· nervico-team · cloud-architecture · 11 min read
Serverless on AWS: Lambda, API Gateway, and DynamoDB in Practice
Practical guide to serverless architecture on AWS: how to design APIs with Lambda and API Gateway, DynamoDB data access patterns, real costs, and when serverless is not the answer.
Serverless does not mean there are no servers. It means they are not your problem. AWS handles provisioning, scaling, security patches, and availability. Your team writes functions, deploys them, and pays only for actual invocations. It sounds ideal, and in many cases it is.

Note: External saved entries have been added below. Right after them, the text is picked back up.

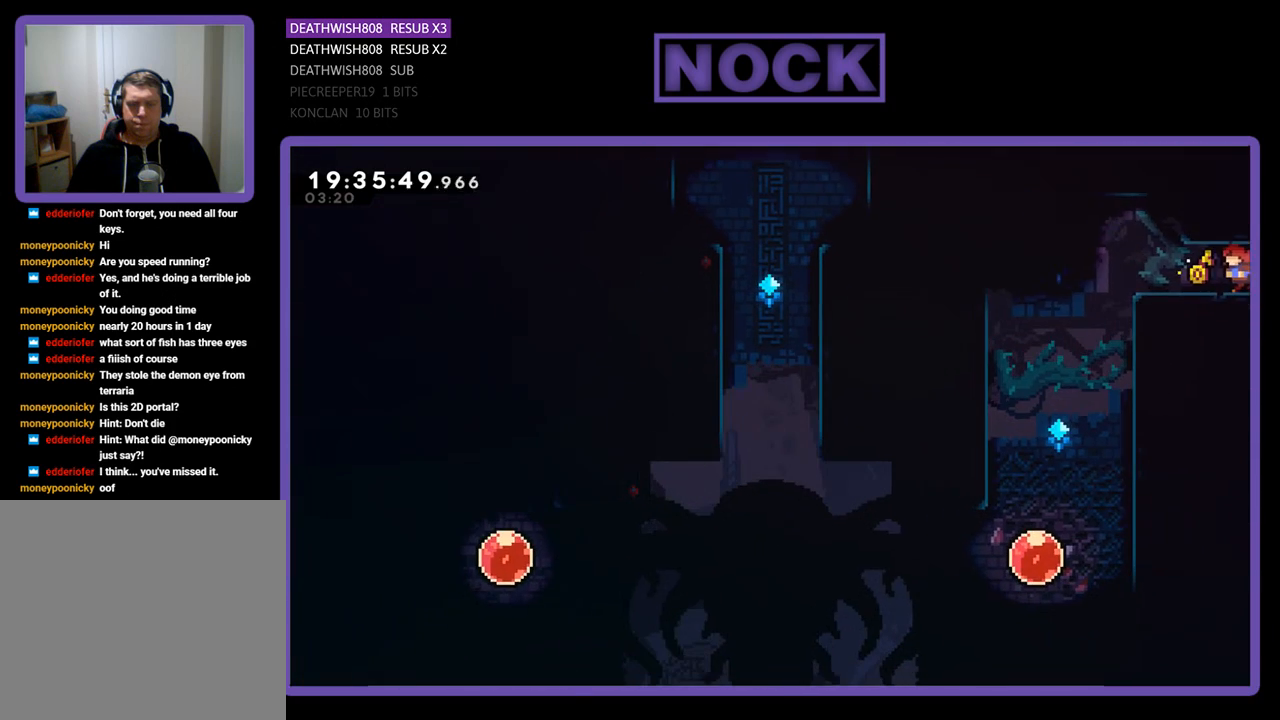
{"buttons": ["DPAD_LEFT"], "left_stick": "center", "right_stick": "center", "events": []}
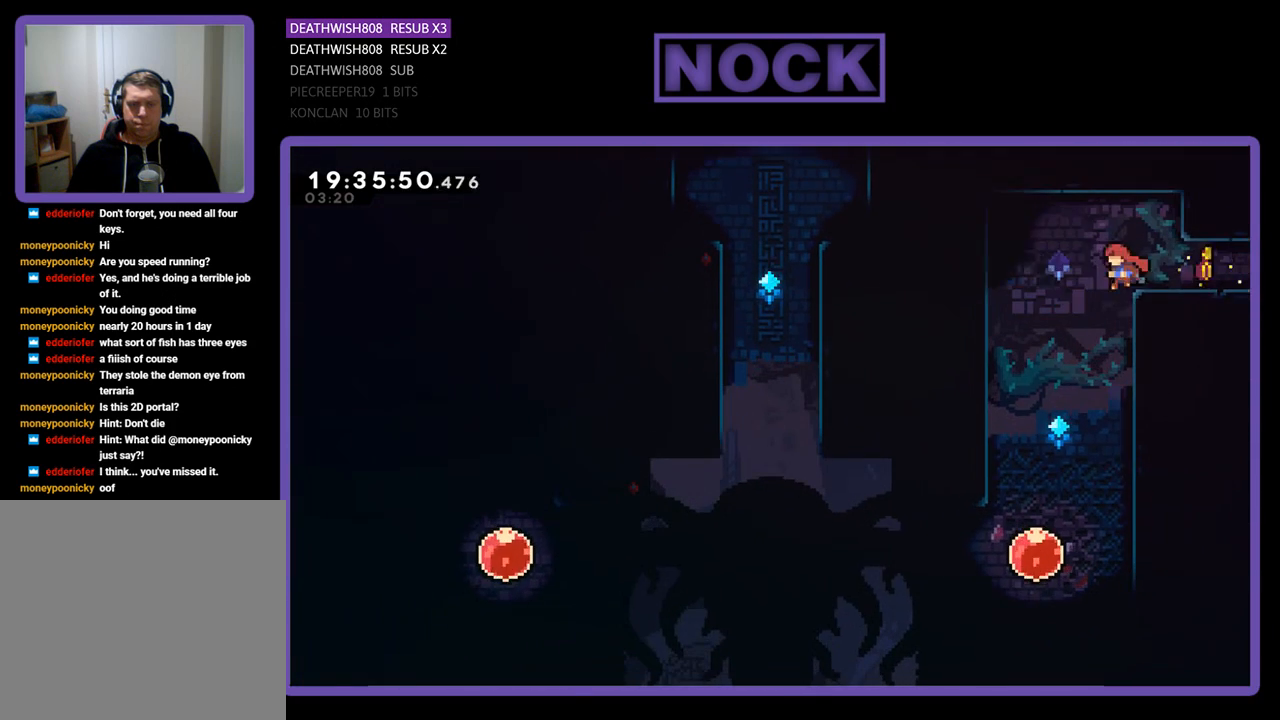
{"buttons": [], "left_stick": "center", "right_stick": "center", "events": [[200, "DPAD_LEFT", "up"]]}
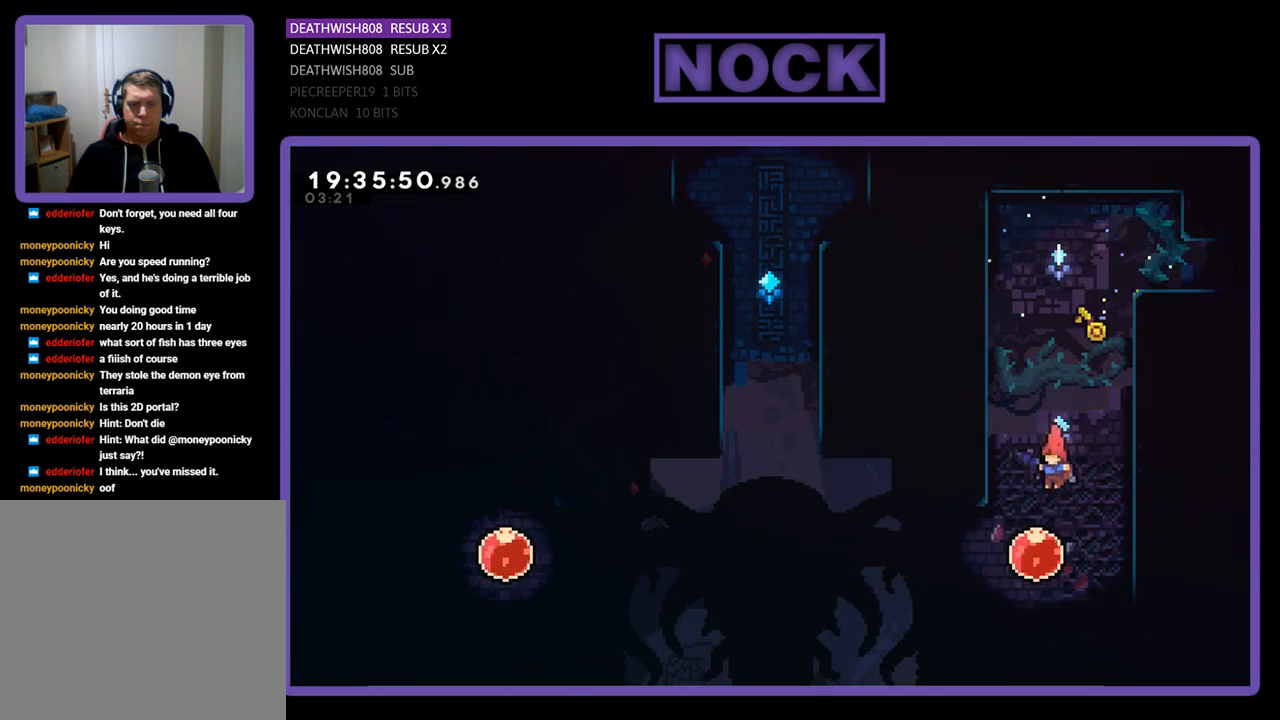
{"buttons": ["DPAD_DOWN", "DPAD_RIGHT"], "left_stick": "center", "right_stick": "center", "events": [[133, "DPAD_DOWN", "down"], [133, "DPAD_RIGHT", "down"]]}
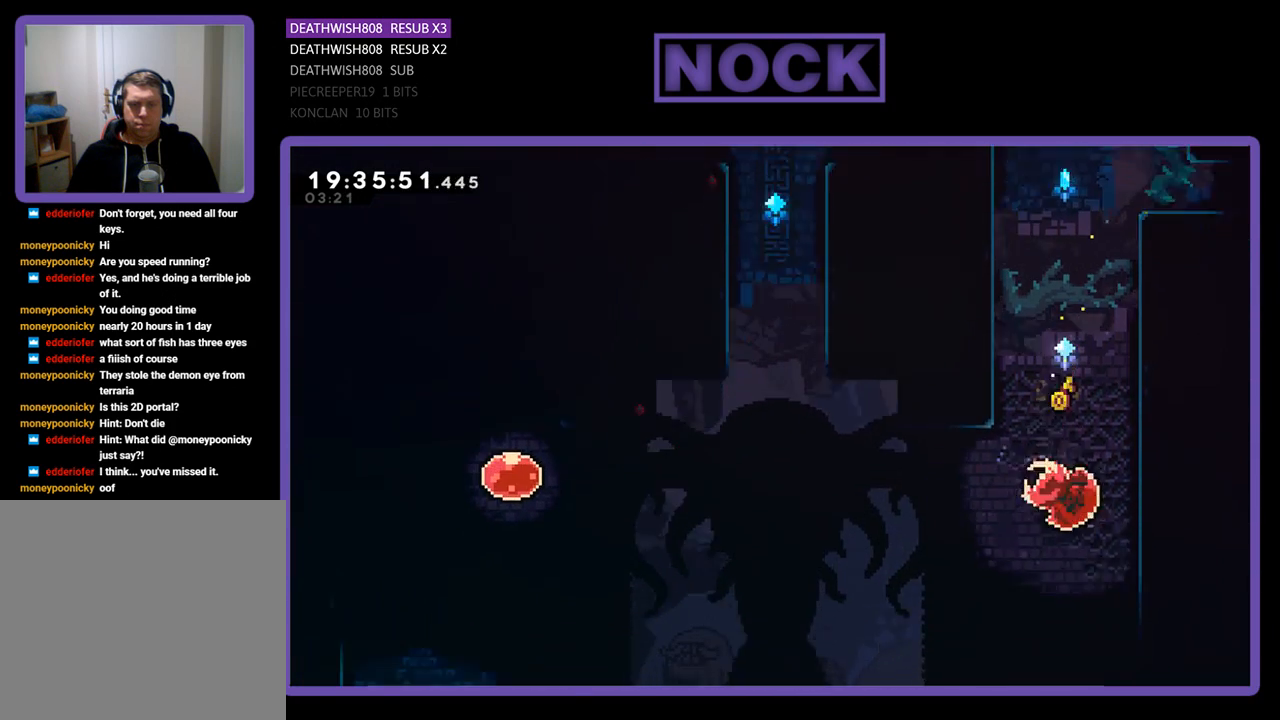
{"buttons": ["DPAD_DOWN", "DPAD_RIGHT"], "left_stick": "center", "right_stick": "center", "events": []}
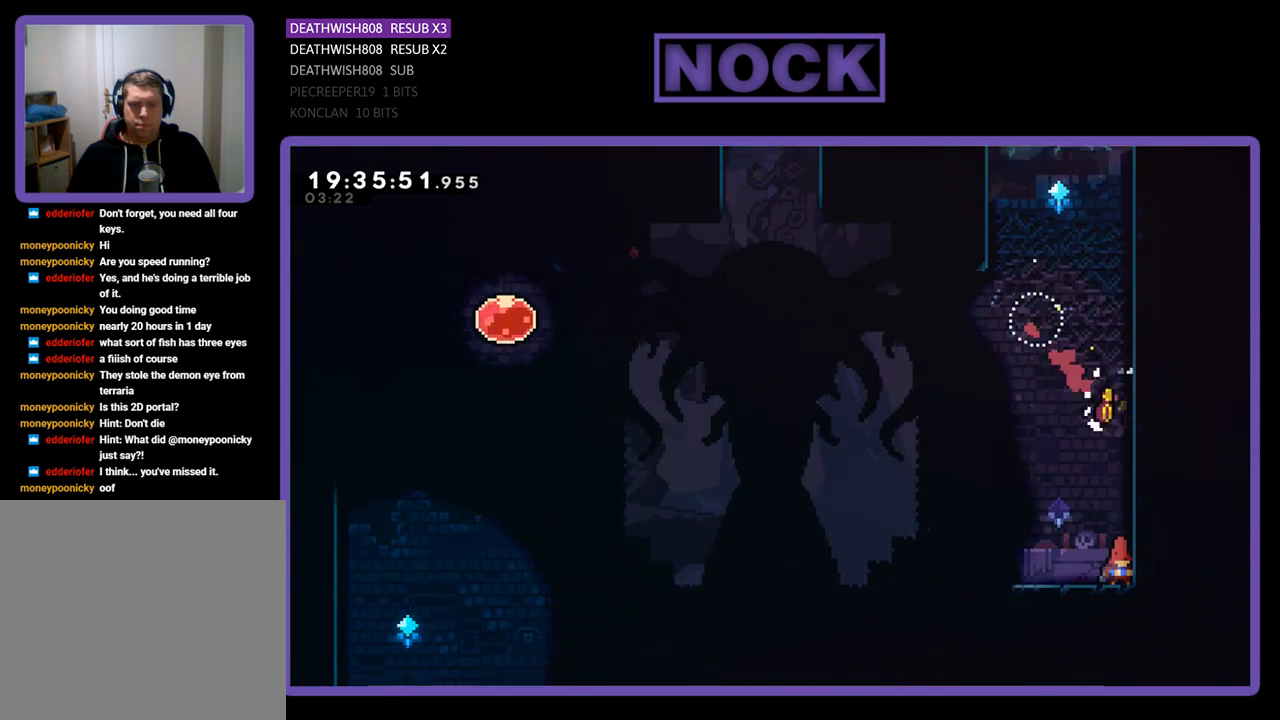
{"buttons": ["DPAD_LEFT"], "left_stick": "center", "right_stick": "center", "events": [[233, "DPAD_DOWN", "up"], [233, "DPAD_RIGHT", "up"], [267, "DPAD_LEFT", "down"]]}
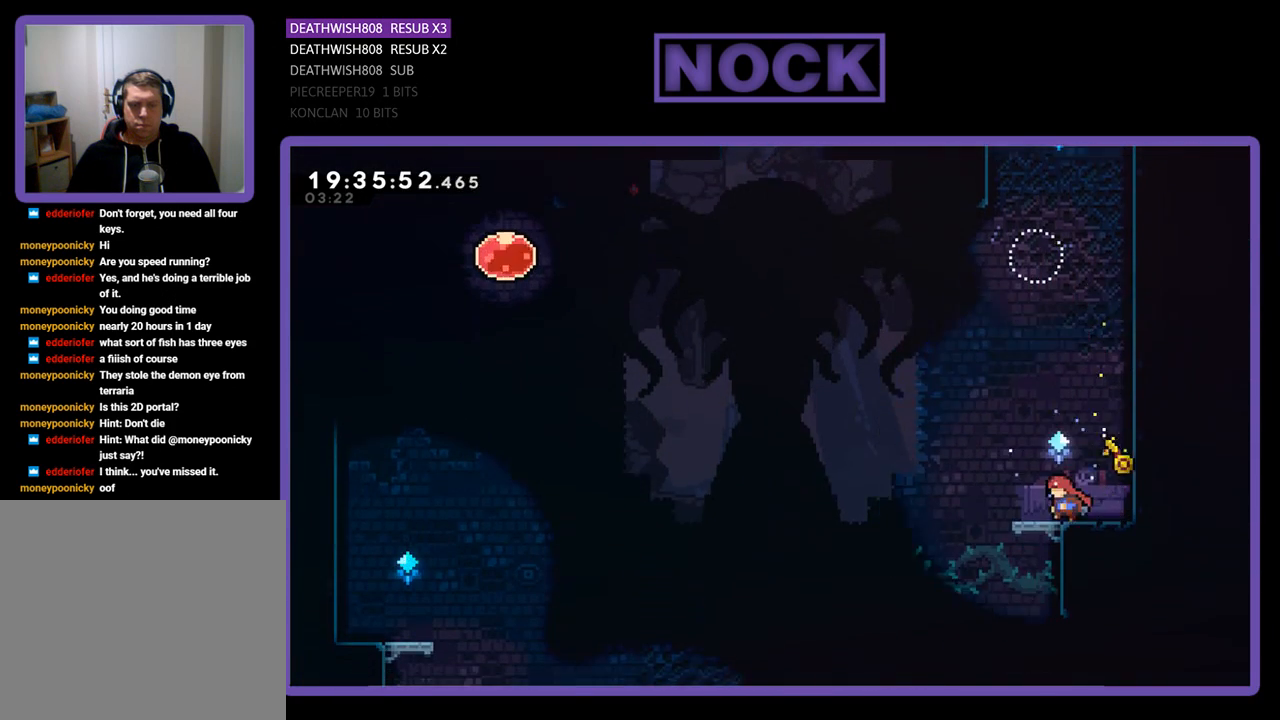
{"buttons": ["DPAD_RIGHT"], "left_stick": "center", "right_stick": "center", "events": [[267, "DPAD_LEFT", "up"], [433, "DPAD_RIGHT", "down"]]}
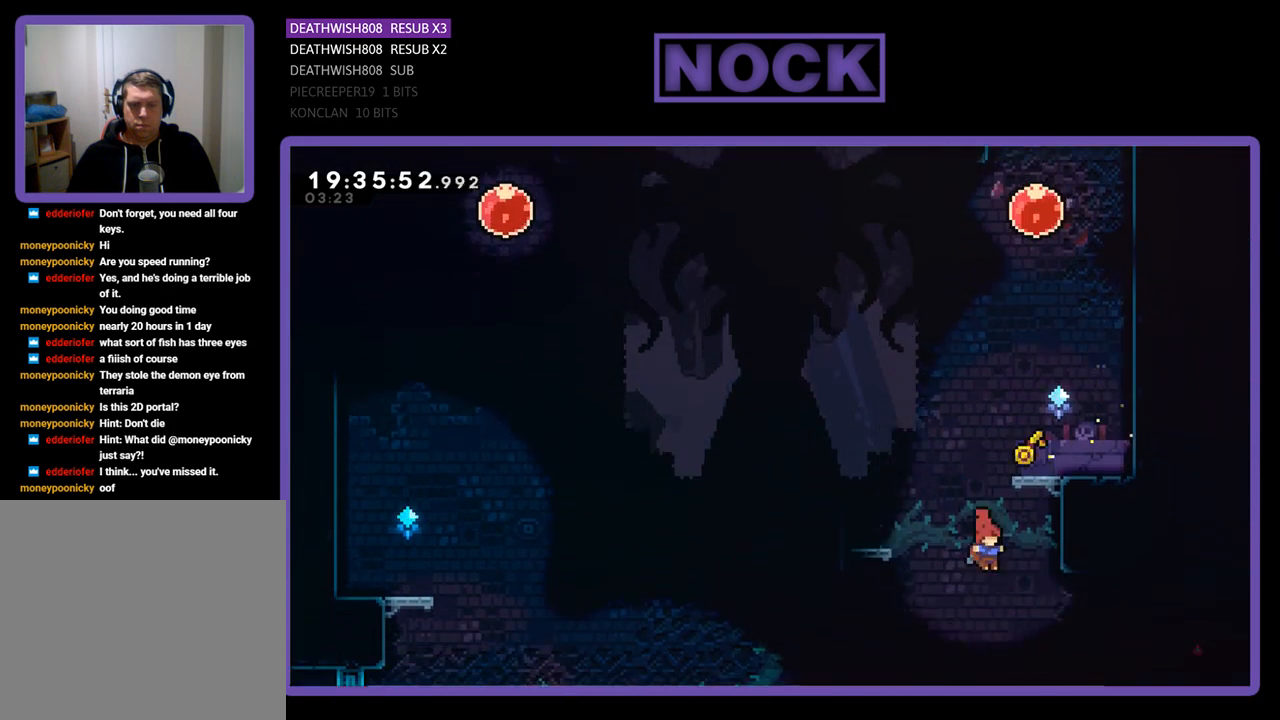
{"buttons": ["CIRCLE", "DPAD_RIGHT"], "left_stick": "center", "right_stick": "center", "events": [[333, "CIRCLE", "down"]]}
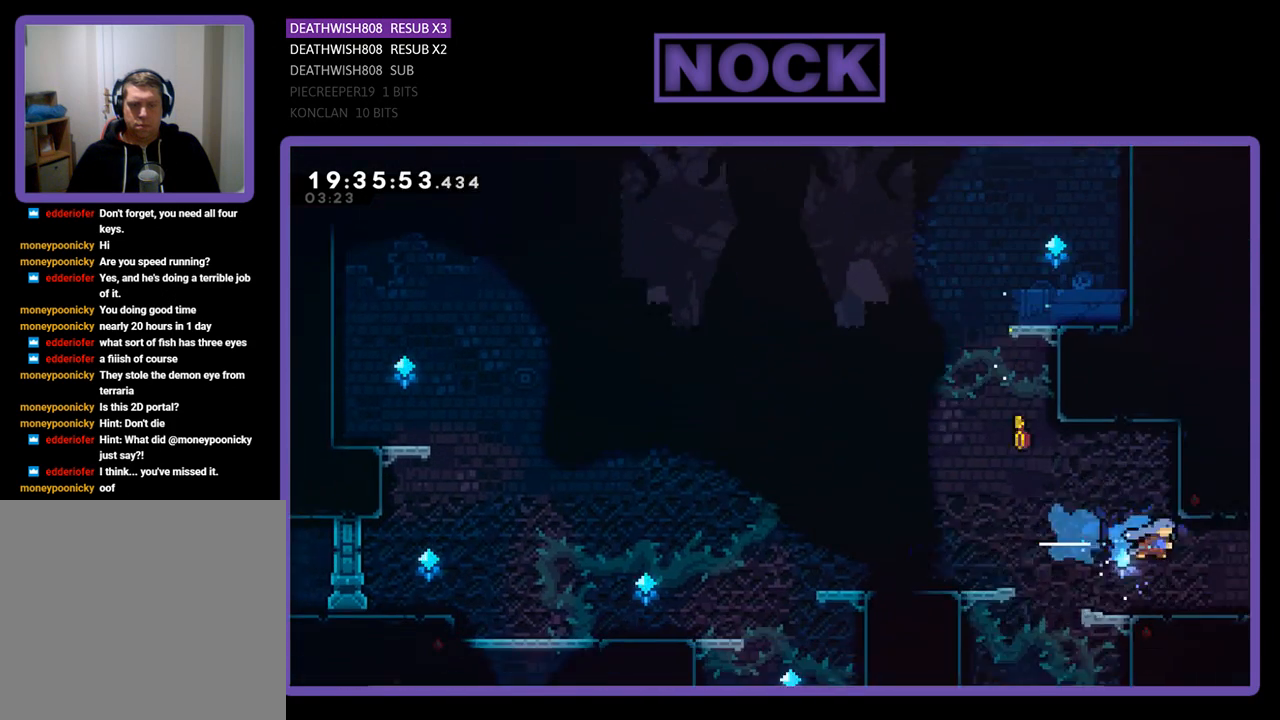
{"buttons": ["DPAD_RIGHT"], "left_stick": "center", "right_stick": "center", "events": [[100, "CIRCLE", "up"]]}
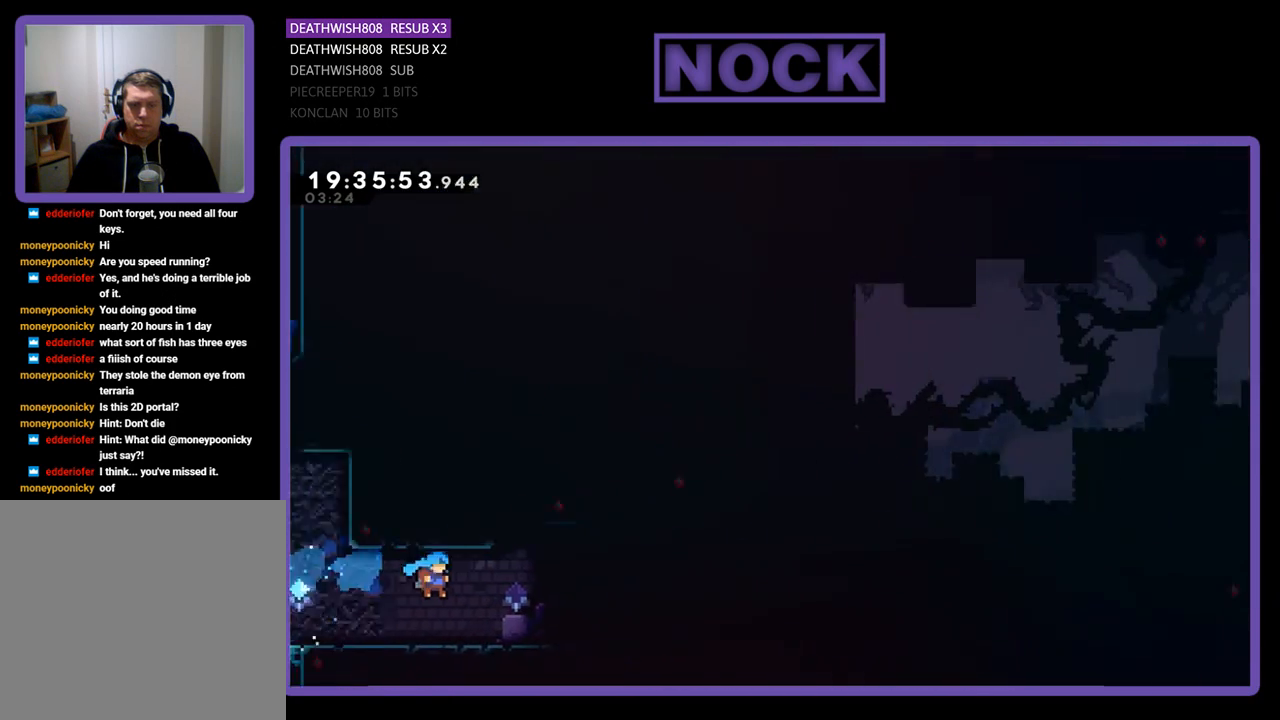
{"buttons": ["DPAD_RIGHT"], "left_stick": "center", "right_stick": "center", "events": [[33, "DPAD_RIGHT", "up"], [433, "DPAD_RIGHT", "down"]]}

But serverless is not a universal solution. It has concrete limitations that, if not understood before you start, lead to frustration, unexpected costs, and architectures that end up more complex than the ones they were meant to replace.
This article explains how the Lambda + API Gateway + DynamoDB triad works in practice, with real patterns, verified costs, and the design decisions that separate a well-thought-out serverless architecture from one that becomes a maintenance burden.
What Serverless Is and What It Is Not
The Execution Model
In a serverless architecture, the cloud provider runs your code in response to events. There are no servers to manage, no capacity to reserve. The model rests on three principles:
- On-demand execution: Code runs only when an event arrives (HTTP request, queue message, database change).
- Automatic scaling: If 10 simultaneous requests arrive, 10 instances of your function are created. If 10,000 arrive, 10,000 instances are created. No additional configuration.
- Pay-per-use billing: You pay for the number of invocations and execution time. If there is no traffic, you pay nothing.
What Serverless Does Not Solve
Serverless eliminates infrastructure management but does not eliminate complexity:
- It does not remove the need for architecture: A poorly designed serverless application is just as problematic as a poorly designed monolith. Design patterns still matter.
- It does not simplify debugging: Tracing a chain of 15 Lambda functions communicating through events is significantly harder than attaching a debugger to a local monolith.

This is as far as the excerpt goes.